> **Problem requirements**
A faithful transcription of all the entries below is needed, without the pictures.

> **Dataset content**
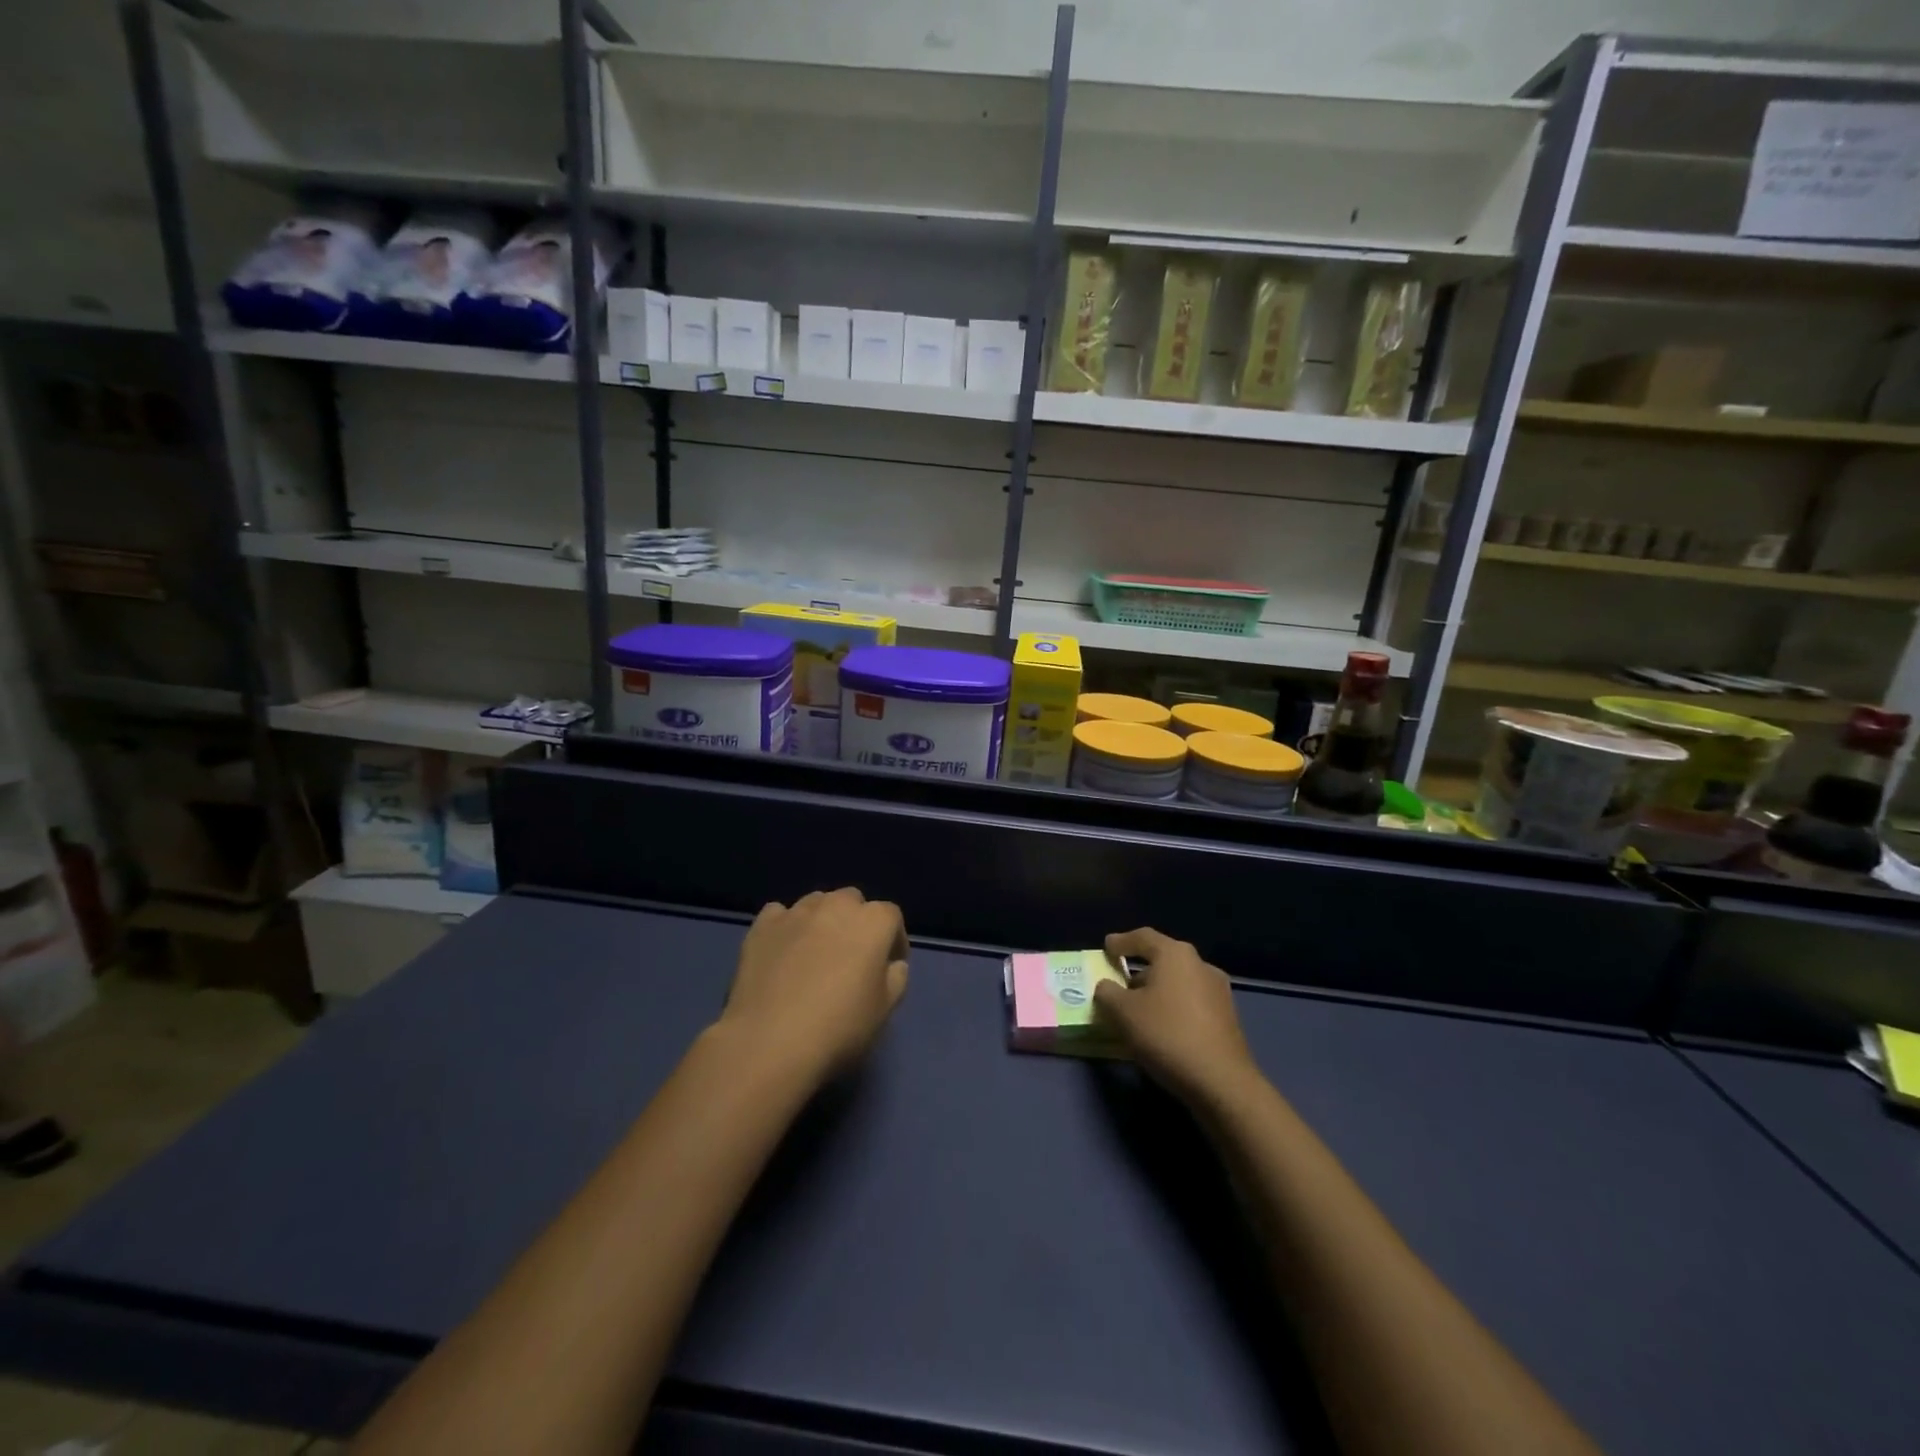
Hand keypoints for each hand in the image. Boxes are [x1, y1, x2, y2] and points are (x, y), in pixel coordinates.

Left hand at [718, 888, 908, 1083]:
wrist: (770, 1041)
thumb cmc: (839, 1027)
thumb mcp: (884, 1010)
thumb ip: (896, 978)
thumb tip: (893, 965)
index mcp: (873, 922)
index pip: (892, 916)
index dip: (893, 940)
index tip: (889, 965)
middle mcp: (836, 905)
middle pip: (852, 901)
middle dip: (856, 922)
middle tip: (851, 957)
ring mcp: (796, 913)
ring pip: (816, 903)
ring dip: (822, 920)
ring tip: (815, 952)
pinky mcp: (763, 926)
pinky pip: (780, 915)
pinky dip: (786, 927)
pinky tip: (782, 951)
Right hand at [1095, 928, 1258, 1105]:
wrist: (1221, 1082)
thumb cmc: (1167, 1034)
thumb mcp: (1123, 1013)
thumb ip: (1107, 993)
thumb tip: (1107, 987)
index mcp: (1175, 954)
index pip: (1143, 937)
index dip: (1121, 941)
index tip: (1107, 947)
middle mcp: (1200, 965)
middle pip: (1163, 960)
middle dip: (1138, 971)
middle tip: (1118, 987)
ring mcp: (1219, 992)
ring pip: (1178, 983)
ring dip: (1156, 992)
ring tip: (1138, 1013)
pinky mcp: (1227, 1018)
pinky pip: (1191, 1003)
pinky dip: (1173, 1008)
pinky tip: (1162, 1030)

> **Response box**
Hand keypoints for each hand in the image. Boxes are [x1, y1, x2, y2] and points are (x, y), in pixel coordinates.

Left hand at [718, 888, 908, 1083]:
wrist: (770, 1041)
thumb cmc: (839, 1027)
thumb mcp: (884, 1010)
thumb ip: (896, 978)
thumb tip: (893, 965)
index mcp: (873, 922)
index pip: (892, 916)
index dip: (893, 940)
index tip: (889, 965)
middle mcp: (836, 905)
middle pip: (852, 901)
middle dip: (856, 922)
middle tip: (851, 957)
ring mcp: (796, 913)
ring pip: (816, 903)
ring dip: (822, 920)
ring tip: (815, 952)
pinky mcp: (763, 926)
pinky pip: (780, 915)
pinky dip: (786, 927)
pinky tip: (782, 951)
Right hand at [1095, 928, 1258, 1105]:
wrist: (1221, 1082)
thumb cmc: (1167, 1034)
thumb mcp: (1123, 1013)
thumb ip: (1107, 993)
thumb tip: (1107, 987)
index mcp: (1175, 954)
index pip: (1143, 937)
index dip: (1121, 941)
index tip: (1107, 947)
middle mcp: (1200, 965)
middle pip: (1163, 960)
middle dip: (1138, 971)
middle tip: (1118, 987)
ring mcp: (1219, 992)
ring pip: (1178, 983)
ring dip: (1156, 992)
ring tip: (1138, 1013)
pinky mcp: (1227, 1018)
pinky pip: (1191, 1003)
pinky dip: (1173, 1008)
pinky tip: (1162, 1030)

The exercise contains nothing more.